INFORMATION GIVEN: Begin
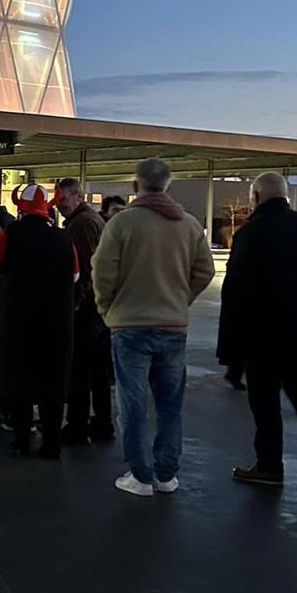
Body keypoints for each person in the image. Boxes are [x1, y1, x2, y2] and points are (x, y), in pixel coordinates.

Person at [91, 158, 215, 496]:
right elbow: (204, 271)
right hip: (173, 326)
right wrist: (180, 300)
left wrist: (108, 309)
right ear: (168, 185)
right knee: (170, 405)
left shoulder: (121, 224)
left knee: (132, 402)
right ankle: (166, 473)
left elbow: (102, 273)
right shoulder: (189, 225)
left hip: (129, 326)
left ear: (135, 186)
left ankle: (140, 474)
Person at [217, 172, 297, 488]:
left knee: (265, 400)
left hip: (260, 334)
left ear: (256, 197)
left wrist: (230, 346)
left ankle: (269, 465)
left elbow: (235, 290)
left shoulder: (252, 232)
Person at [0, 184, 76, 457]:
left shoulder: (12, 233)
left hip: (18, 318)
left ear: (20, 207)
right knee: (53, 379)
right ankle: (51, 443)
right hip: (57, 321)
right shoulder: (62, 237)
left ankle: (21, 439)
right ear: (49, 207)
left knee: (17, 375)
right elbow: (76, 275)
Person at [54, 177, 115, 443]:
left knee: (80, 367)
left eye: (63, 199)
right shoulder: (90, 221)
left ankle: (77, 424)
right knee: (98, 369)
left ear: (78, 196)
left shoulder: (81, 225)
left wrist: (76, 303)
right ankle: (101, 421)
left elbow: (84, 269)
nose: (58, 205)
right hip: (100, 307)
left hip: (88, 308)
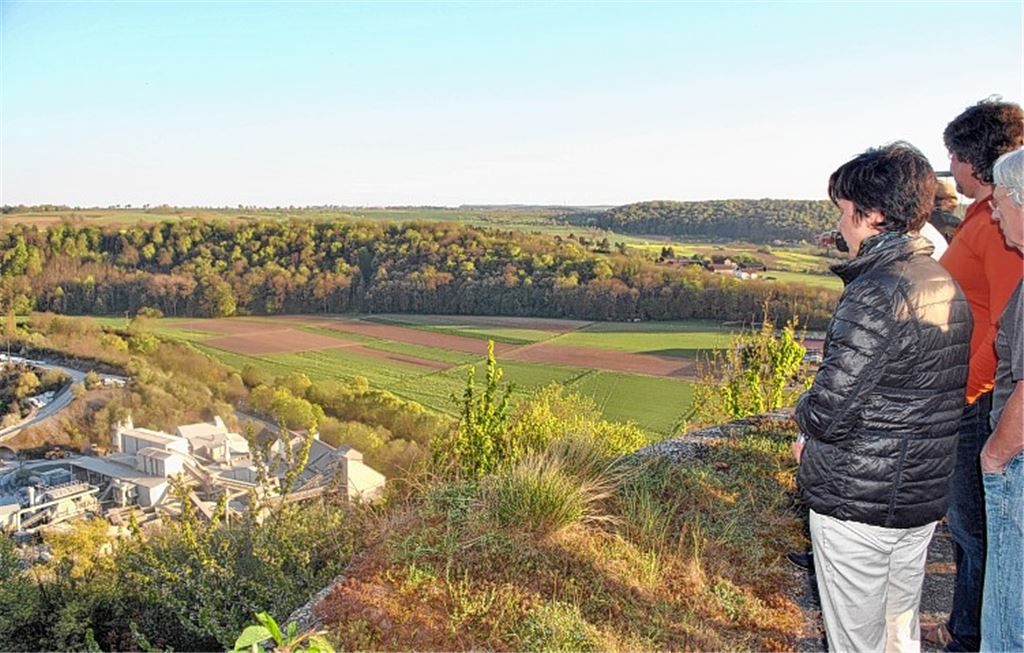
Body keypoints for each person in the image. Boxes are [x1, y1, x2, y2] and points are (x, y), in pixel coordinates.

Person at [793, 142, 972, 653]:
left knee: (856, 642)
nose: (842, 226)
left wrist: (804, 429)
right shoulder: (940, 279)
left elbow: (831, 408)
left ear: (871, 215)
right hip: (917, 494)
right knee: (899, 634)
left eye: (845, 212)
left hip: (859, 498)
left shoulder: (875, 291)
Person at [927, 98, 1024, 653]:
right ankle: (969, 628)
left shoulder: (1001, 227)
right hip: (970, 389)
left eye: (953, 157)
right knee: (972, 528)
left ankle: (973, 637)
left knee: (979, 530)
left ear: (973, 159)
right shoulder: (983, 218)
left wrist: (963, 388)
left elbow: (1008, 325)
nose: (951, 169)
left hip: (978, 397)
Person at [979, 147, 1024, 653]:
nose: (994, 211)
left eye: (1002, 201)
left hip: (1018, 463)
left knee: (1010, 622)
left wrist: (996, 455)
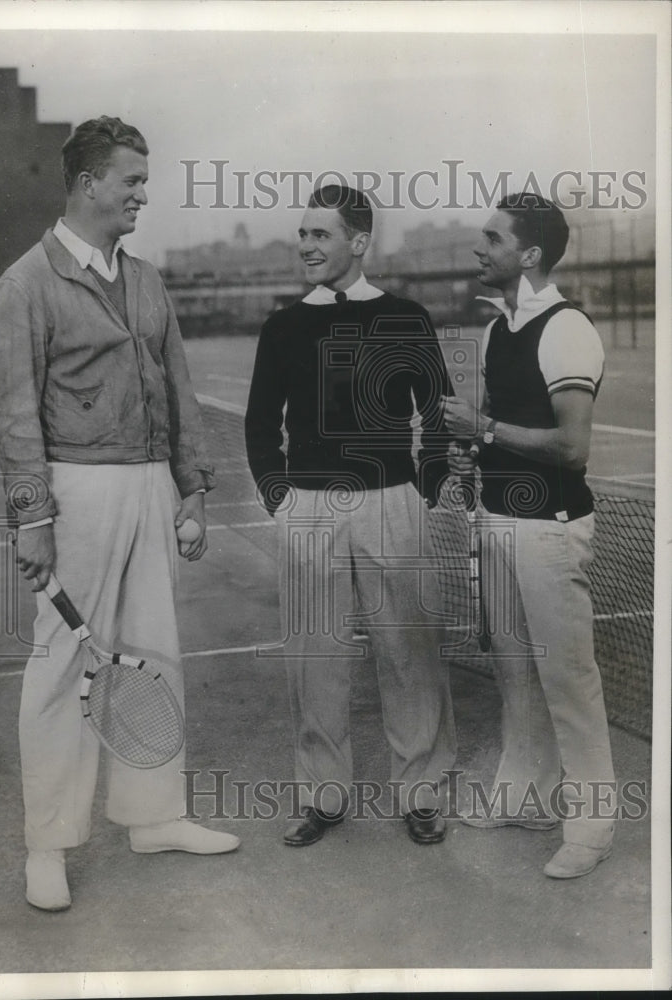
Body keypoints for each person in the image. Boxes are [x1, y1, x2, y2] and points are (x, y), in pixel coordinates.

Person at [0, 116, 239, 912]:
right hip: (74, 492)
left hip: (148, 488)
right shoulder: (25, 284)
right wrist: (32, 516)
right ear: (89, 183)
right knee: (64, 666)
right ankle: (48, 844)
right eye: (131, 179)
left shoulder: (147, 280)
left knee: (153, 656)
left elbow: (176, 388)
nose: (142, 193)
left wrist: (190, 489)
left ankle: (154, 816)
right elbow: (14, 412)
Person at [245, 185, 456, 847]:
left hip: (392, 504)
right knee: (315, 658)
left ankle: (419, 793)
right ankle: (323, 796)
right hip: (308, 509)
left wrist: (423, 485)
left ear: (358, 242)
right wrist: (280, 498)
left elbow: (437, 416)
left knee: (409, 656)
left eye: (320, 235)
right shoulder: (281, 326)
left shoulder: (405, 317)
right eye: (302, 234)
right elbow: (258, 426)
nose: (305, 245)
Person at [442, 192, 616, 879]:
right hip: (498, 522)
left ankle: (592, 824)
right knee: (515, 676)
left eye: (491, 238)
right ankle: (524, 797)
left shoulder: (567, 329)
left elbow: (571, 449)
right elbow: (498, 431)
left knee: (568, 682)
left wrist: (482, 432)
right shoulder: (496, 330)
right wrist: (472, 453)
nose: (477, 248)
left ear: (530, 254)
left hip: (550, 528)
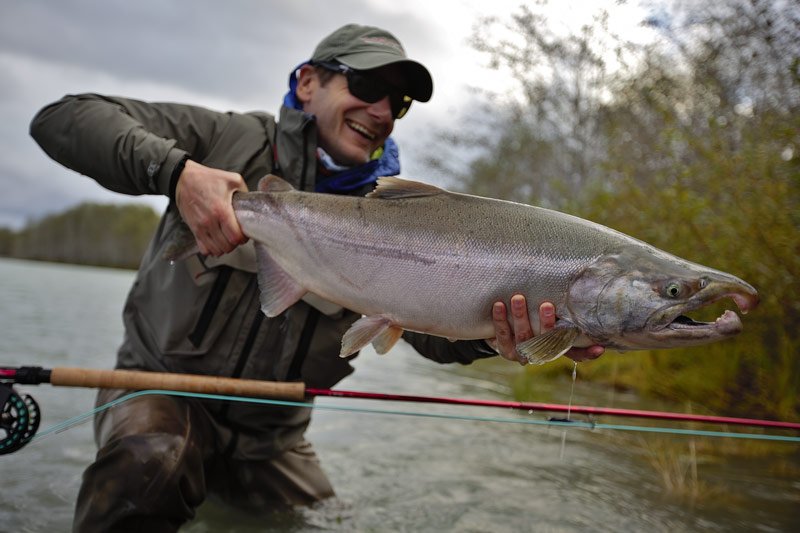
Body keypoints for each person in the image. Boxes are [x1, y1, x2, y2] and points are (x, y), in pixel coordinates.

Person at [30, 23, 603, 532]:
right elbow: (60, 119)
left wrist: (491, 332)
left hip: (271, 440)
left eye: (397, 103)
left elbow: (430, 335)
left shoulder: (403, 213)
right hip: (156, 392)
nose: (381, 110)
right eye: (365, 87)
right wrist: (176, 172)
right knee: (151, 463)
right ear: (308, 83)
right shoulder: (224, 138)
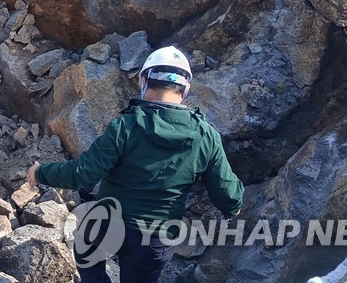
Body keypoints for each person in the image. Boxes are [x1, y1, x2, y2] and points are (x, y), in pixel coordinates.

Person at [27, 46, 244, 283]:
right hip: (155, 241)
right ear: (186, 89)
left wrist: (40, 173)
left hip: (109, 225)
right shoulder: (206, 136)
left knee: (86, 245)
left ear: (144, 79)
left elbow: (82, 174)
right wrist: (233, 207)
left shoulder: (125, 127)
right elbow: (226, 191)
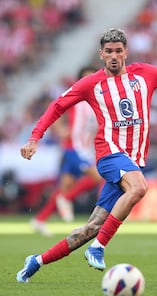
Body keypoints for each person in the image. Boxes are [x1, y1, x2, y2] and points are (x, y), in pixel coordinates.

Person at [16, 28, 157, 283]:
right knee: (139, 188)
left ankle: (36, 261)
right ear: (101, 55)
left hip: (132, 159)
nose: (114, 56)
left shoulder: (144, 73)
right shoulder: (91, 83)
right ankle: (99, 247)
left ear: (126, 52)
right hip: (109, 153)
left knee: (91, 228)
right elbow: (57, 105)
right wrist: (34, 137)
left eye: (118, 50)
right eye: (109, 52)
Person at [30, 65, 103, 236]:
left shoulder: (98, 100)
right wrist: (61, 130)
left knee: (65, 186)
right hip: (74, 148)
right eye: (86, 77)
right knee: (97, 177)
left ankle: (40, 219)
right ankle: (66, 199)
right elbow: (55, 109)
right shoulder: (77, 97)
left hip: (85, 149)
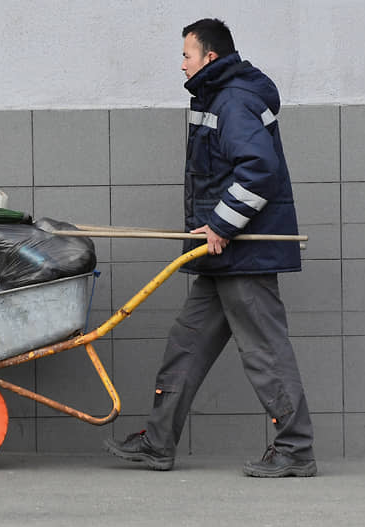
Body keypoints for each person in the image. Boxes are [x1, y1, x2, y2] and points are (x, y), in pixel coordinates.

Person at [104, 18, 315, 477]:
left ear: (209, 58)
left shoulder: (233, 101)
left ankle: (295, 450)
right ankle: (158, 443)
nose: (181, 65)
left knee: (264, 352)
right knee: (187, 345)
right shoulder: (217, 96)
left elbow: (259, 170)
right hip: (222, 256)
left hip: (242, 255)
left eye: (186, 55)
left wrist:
INFORMATION GIVEN: End
= GOAL OF THE EXERCISE =
Given the records above, restate word for word only the lines starting at the one with "right elbow: (204, 271)" and ending at the one with "left ear: (256, 197)".

= RESULT OF THIS TASK =
right elbow: (204, 271)
right hip: (173, 326)
right wrist: (180, 300)
left wrist: (108, 309)
right ear: (168, 185)
right knee: (170, 405)
left shoulder: (121, 224)
left knee: (132, 402)
right ankle: (166, 473)
left elbow: (102, 273)
right shoulder: (189, 225)
left hip: (129, 326)
left ear: (135, 186)
left ankle: (140, 474)
Person at [217, 172, 297, 488]:
left knee: (265, 400)
left hip: (260, 334)
left ear: (256, 197)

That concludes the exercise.